Greek Life: Where does it come from and where is it going?
Fraternities and sororities are a common way for American college students to meet friends, get involved on campus, and build a network. Why, then, are prominent universities such as Michigan and Florida State taking steps to effectively ban Greek organizations and their activities? The answer lies in a series of toxic events that have gained national attention and have caused a serious reassessment of these organizations and their impact on college students.
The fraternity as we know it today first began in the United States in the early 1700’s. The first fraternity, Phi Beta Kappa (now a national honors society for students studying the liberal arts) was founded at the College of William and Mary as a secret society for students to gather outside of the classroom setting. Since colleges were all-male institutions at this time, the fraternity was only open to men. By the mid-19th century, many national universities were home to various fraternities, with some even having their own “lodge” to host meetings and events; this would eventually morph into the modern-day fraternity house.
Today, fraternities (known as Greek organizations) exist at more than 800 universities across the United States and Canada; these include sororities which started in the mid-1800’s as “women’s fraternities.” Though they have become somewhat more transparent over the years, the secretive nature of Greek organizations have propelled them to a sort of elite status among college students and the general population. Due to the prevalent nature of these groups, members become part of a network that grants them access to the the upper echelons of American society. Indeed, according to statistics from the New Jersey Institute of Technology, 76% of U.S. senators and congressmen are former members of Greek Life; 85% of Fortune 500 CEOs share that distinction as well. The professional and social network given to members is just one of the positive elements of Greek life; many fraternities and sororities have a national philanthropy organization that they hold fundraisers for throughout the year.

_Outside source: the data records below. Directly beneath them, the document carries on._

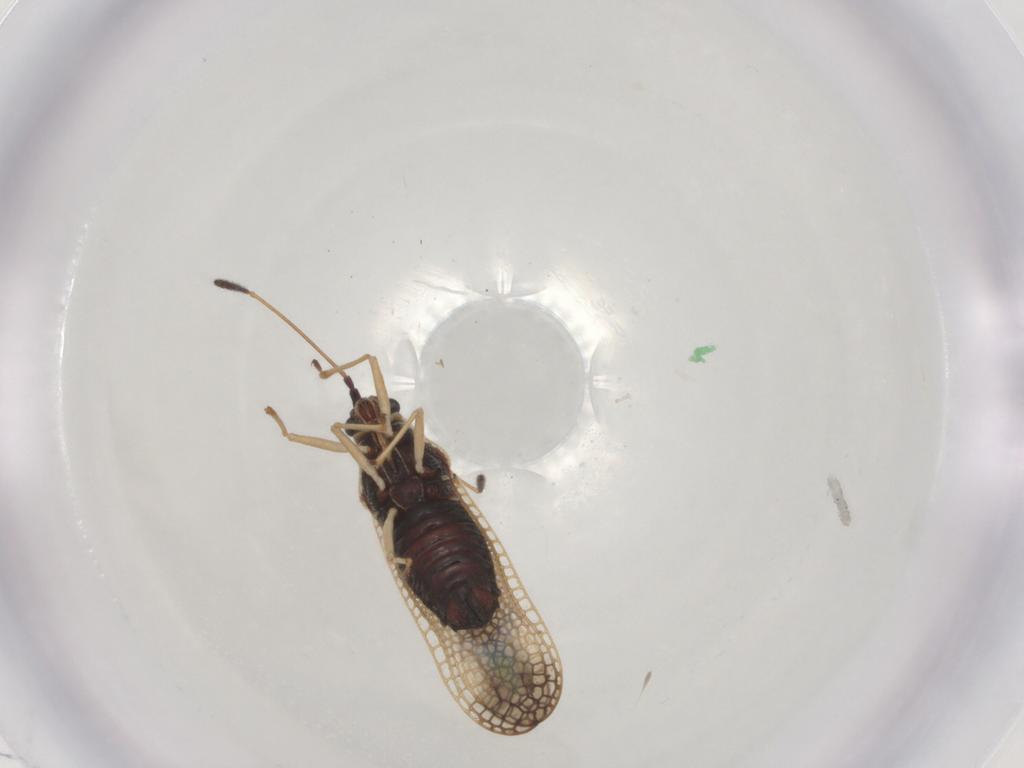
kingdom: Animalia
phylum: Arthropoda
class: Insecta
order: Hemiptera
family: Tingidae
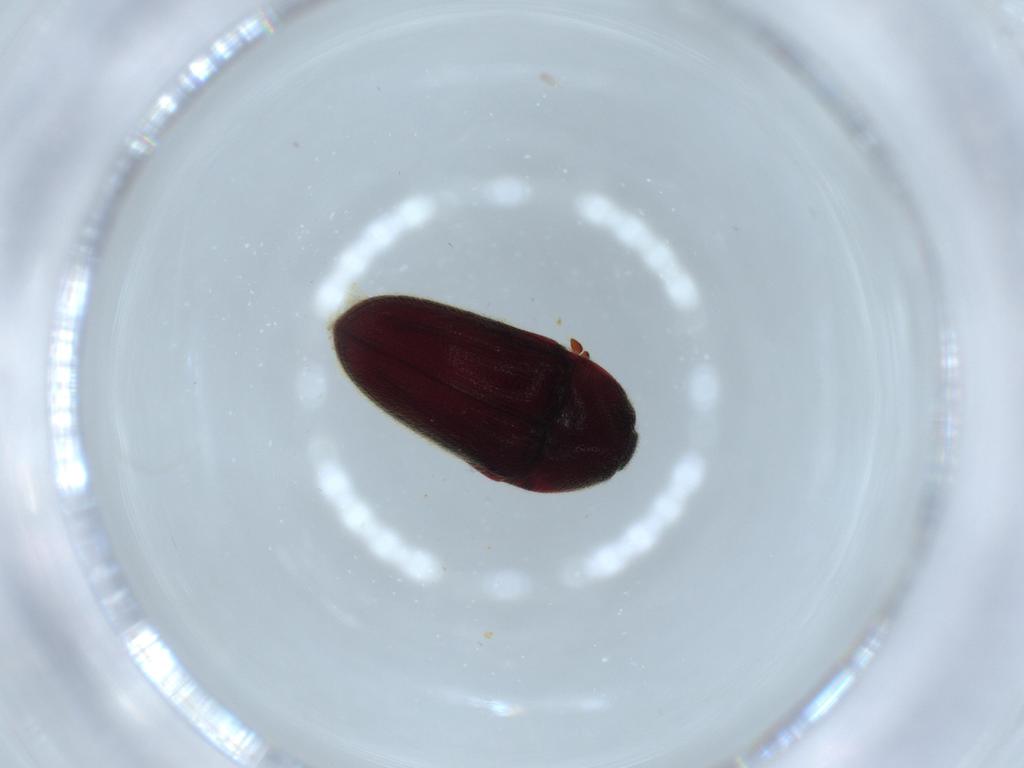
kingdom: Animalia
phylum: Arthropoda
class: Insecta
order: Coleoptera
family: Throscidae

However, there exists a dark side to these organizations that has become more and more evident as of late. The heavy drinking culture of fraternities and the intense procedures many groups inflict on their new members as “initiation” have led to recent tragedy; an especially publicized instance took place at Penn State University, in which a pledge of a fraternity died after falling down the stairs of his fraternity house. The brothers who left him to recuperate (and discovered him dead the next morning) are currently on trial for involuntary manslaughter and aggravated assault.
Another flaw that has been pointed out in Greek organizations is that they are largely homogenous and exclusive in terms of their members. Until the mid-to-late twentieth century, many fraternities and sororities were segregated and refused to accept non-white members; though these bans have long been outlawed by national councils, the cultural interest organizations that formed as a way to include students of color remain one of the main forces for inclusivity in Greek life. When it comes to mainstream fraternities and sororities, many critics have noted their lack of diversity.

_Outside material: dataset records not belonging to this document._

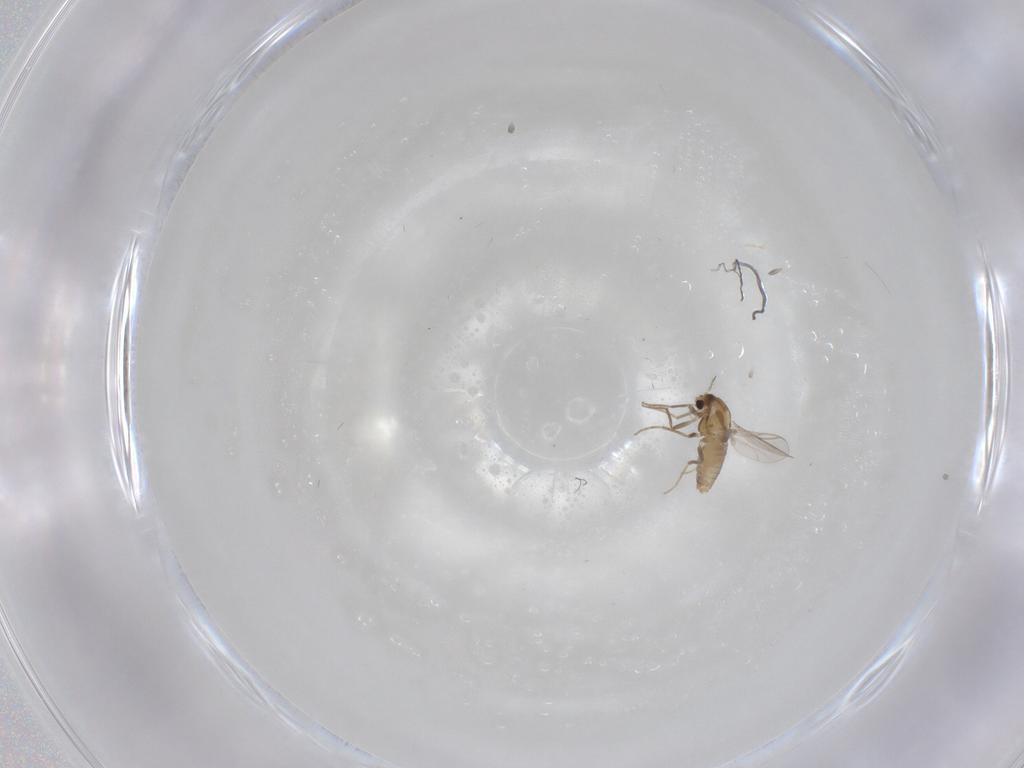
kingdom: Animalia
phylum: Arthropoda
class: Insecta
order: Diptera
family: Chironomidae
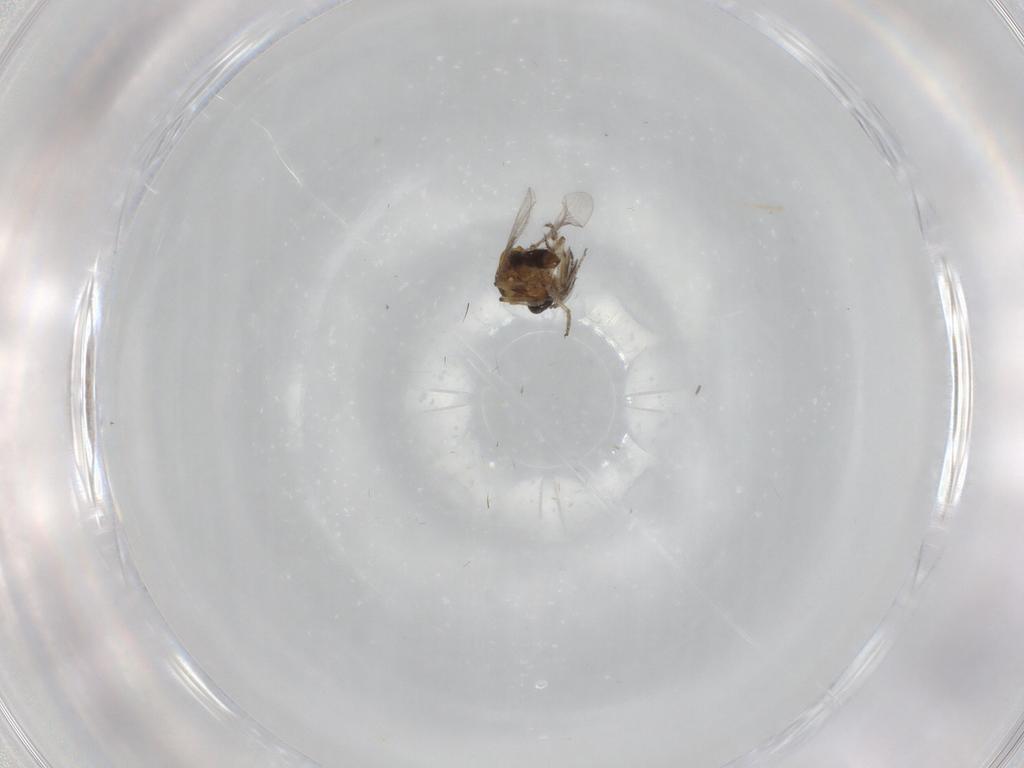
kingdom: Animalia
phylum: Arthropoda
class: Insecta
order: Diptera
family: Ceratopogonidae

Greek life at Temple is overseen by the Office of Student Activities, which falls under the umbrella of Student Affairs. Temple has a variety of social fraternities and sororities as well as multicultural organizations. However, there exists a degree of separation between those who feel they can join and those who find them inaccessible. One of the latter groups is international students. One Temple student, Shriyash Bajaj, stated that he felt that the social fraternities appear to not be as open to international students as they are to domestic students. Bajaj is a sophomore student at Temple from Nepal. He says that fraternities are a very American entity and that he hadn’t seen any of them in person before coming to Temple, only in movies and pop culture. As to how they can improve their inclusivity, Bajaj suggested that fraternities can “definitely try to change their recruiting strategy such that people who don’t know what Greek life is can understand it and see if they are interested.”
Though fraternities and sororities contain benefits and downfalls for college students, the amount of conversation they have generated has led to a new analysis of the purpose of these organizations. As universities make decisions regarding the future of Greek life on campus, it can only be hoped that the necessary changes will be made to ensure that they are run in a way that includes all students, especially international students.